Start of Block
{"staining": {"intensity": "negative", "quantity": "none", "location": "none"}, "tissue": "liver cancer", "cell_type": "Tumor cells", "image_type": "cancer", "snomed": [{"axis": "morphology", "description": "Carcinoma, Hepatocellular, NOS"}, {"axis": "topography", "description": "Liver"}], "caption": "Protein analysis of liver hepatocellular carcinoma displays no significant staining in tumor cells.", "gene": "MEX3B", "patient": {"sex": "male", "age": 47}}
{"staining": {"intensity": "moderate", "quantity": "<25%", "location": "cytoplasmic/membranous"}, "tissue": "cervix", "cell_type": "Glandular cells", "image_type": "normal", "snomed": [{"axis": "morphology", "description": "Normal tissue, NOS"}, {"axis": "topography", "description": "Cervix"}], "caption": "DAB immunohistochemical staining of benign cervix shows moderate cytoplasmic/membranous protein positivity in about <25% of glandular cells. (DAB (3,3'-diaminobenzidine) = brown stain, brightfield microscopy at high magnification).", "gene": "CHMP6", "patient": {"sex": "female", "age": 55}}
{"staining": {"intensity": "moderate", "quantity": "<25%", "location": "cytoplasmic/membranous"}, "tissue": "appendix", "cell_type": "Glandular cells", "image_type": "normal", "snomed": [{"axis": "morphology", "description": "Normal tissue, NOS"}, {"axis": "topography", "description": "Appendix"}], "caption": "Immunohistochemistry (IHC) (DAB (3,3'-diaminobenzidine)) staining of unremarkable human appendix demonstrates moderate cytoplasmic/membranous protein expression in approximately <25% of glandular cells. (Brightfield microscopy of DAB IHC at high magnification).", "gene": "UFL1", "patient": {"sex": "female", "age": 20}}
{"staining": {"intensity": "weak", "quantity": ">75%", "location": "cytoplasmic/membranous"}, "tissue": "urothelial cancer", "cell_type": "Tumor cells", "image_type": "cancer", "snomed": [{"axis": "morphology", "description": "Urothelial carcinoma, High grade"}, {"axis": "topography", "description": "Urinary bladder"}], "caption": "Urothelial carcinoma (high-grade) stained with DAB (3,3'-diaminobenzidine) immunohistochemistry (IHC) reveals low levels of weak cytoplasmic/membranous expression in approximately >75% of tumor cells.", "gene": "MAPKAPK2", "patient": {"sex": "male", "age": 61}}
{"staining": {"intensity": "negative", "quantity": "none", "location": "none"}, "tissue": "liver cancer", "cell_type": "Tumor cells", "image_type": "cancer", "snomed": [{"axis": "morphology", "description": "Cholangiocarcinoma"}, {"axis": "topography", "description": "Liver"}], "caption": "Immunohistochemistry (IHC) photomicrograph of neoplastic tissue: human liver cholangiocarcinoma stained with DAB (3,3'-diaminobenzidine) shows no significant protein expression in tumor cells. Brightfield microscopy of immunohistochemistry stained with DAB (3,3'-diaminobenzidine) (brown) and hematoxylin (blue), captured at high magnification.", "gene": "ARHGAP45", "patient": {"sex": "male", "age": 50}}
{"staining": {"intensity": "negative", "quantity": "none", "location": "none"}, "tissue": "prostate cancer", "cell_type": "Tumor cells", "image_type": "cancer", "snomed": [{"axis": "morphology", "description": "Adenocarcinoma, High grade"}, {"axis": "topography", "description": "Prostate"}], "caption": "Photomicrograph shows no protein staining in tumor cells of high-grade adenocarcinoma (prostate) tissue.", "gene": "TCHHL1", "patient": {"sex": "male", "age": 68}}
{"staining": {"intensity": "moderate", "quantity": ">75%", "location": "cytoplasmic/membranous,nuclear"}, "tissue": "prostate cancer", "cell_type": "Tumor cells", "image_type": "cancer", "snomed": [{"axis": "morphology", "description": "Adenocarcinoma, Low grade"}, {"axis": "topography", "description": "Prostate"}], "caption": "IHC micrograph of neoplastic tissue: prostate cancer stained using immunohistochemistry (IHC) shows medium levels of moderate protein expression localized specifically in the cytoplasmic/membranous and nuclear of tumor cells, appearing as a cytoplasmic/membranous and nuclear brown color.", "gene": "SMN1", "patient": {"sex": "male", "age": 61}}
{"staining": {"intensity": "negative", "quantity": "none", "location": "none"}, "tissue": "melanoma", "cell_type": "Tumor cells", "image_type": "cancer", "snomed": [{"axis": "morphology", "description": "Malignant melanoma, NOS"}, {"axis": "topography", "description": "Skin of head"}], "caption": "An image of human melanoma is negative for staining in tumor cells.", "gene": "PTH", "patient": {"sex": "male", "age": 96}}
End of Block
## Your assignment
Write down all of the listing exactly.

## Solution
{"staining": {"intensity": "negative", "quantity": "none", "location": "none"}, "tissue": "liver cancer", "cell_type": "Tumor cells", "image_type": "cancer", "snomed": [{"axis": "morphology", "description": "Carcinoma, Hepatocellular, NOS"}, {"axis": "topography", "description": "Liver"}], "caption": "Protein analysis of liver hepatocellular carcinoma displays no significant staining in tumor cells.", "gene": "MEX3B", "patient": {"sex": "male", "age": 47}}
{"staining": {"intensity": "moderate", "quantity": "<25%", "location": "cytoplasmic/membranous"}, "tissue": "cervix", "cell_type": "Glandular cells", "image_type": "normal", "snomed": [{"axis": "morphology", "description": "Normal tissue, NOS"}, {"axis": "topography", "description": "Cervix"}], "caption": "DAB immunohistochemical staining of benign cervix shows moderate cytoplasmic/membranous protein positivity in about <25% of glandular cells. (DAB (3,3'-diaminobenzidine) = brown stain, brightfield microscopy at high magnification).", "gene": "CHMP6", "patient": {"sex": "female", "age": 55}}
{"staining": {"intensity": "moderate", "quantity": "<25%", "location": "cytoplasmic/membranous"}, "tissue": "appendix", "cell_type": "Glandular cells", "image_type": "normal", "snomed": [{"axis": "morphology", "description": "Normal tissue, NOS"}, {"axis": "topography", "description": "Appendix"}], "caption": "Immunohistochemistry (IHC) (DAB (3,3'-diaminobenzidine)) staining of unremarkable human appendix demonstrates moderate cytoplasmic/membranous protein expression in approximately <25% of glandular cells. (Brightfield microscopy of DAB IHC at high magnification).", "gene": "UFL1", "patient": {"sex": "female", "age": 20}}
{"staining": {"intensity": "weak", "quantity": ">75%", "location": "cytoplasmic/membranous"}, "tissue": "urothelial cancer", "cell_type": "Tumor cells", "image_type": "cancer", "snomed": [{"axis": "morphology", "description": "Urothelial carcinoma, High grade"}, {"axis": "topography", "description": "Urinary bladder"}], "caption": "Urothelial carcinoma (high-grade) stained with DAB (3,3'-diaminobenzidine) immunohistochemistry (IHC) reveals low levels of weak cytoplasmic/membranous expression in approximately >75% of tumor cells.", "gene": "MAPKAPK2", "patient": {"sex": "male", "age": 61}}
{"staining": {"intensity": "negative", "quantity": "none", "location": "none"}, "tissue": "liver cancer", "cell_type": "Tumor cells", "image_type": "cancer", "snomed": [{"axis": "morphology", "description": "Cholangiocarcinoma"}, {"axis": "topography", "description": "Liver"}], "caption": "Immunohistochemistry (IHC) photomicrograph of neoplastic tissue: human liver cholangiocarcinoma stained with DAB (3,3'-diaminobenzidine) shows no significant protein expression in tumor cells. Brightfield microscopy of immunohistochemistry stained with DAB (3,3'-diaminobenzidine) (brown) and hematoxylin (blue), captured at high magnification.", "gene": "ARHGAP45", "patient": {"sex": "male", "age": 50}}
{"staining": {"intensity": "negative", "quantity": "none", "location": "none"}, "tissue": "prostate cancer", "cell_type": "Tumor cells", "image_type": "cancer", "snomed": [{"axis": "morphology", "description": "Adenocarcinoma, High grade"}, {"axis": "topography", "description": "Prostate"}], "caption": "Photomicrograph shows no protein staining in tumor cells of high-grade adenocarcinoma (prostate) tissue.", "gene": "TCHHL1", "patient": {"sex": "male", "age": 68}}
{"staining": {"intensity": "moderate", "quantity": ">75%", "location": "cytoplasmic/membranous,nuclear"}, "tissue": "prostate cancer", "cell_type": "Tumor cells", "image_type": "cancer", "snomed": [{"axis": "morphology", "description": "Adenocarcinoma, Low grade"}, {"axis": "topography", "description": "Prostate"}], "caption": "IHC micrograph of neoplastic tissue: prostate cancer stained using immunohistochemistry (IHC) shows medium levels of moderate protein expression localized specifically in the cytoplasmic/membranous and nuclear of tumor cells, appearing as a cytoplasmic/membranous and nuclear brown color.", "gene": "SMN1", "patient": {"sex": "male", "age": 61}}
{"staining": {"intensity": "negative", "quantity": "none", "location": "none"}, "tissue": "melanoma", "cell_type": "Tumor cells", "image_type": "cancer", "snomed": [{"axis": "morphology", "description": "Malignant melanoma, NOS"}, {"axis": "topography", "description": "Skin of head"}], "caption": "An image of human melanoma is negative for staining in tumor cells.", "gene": "PTH", "patient": {"sex": "male", "age": 96}}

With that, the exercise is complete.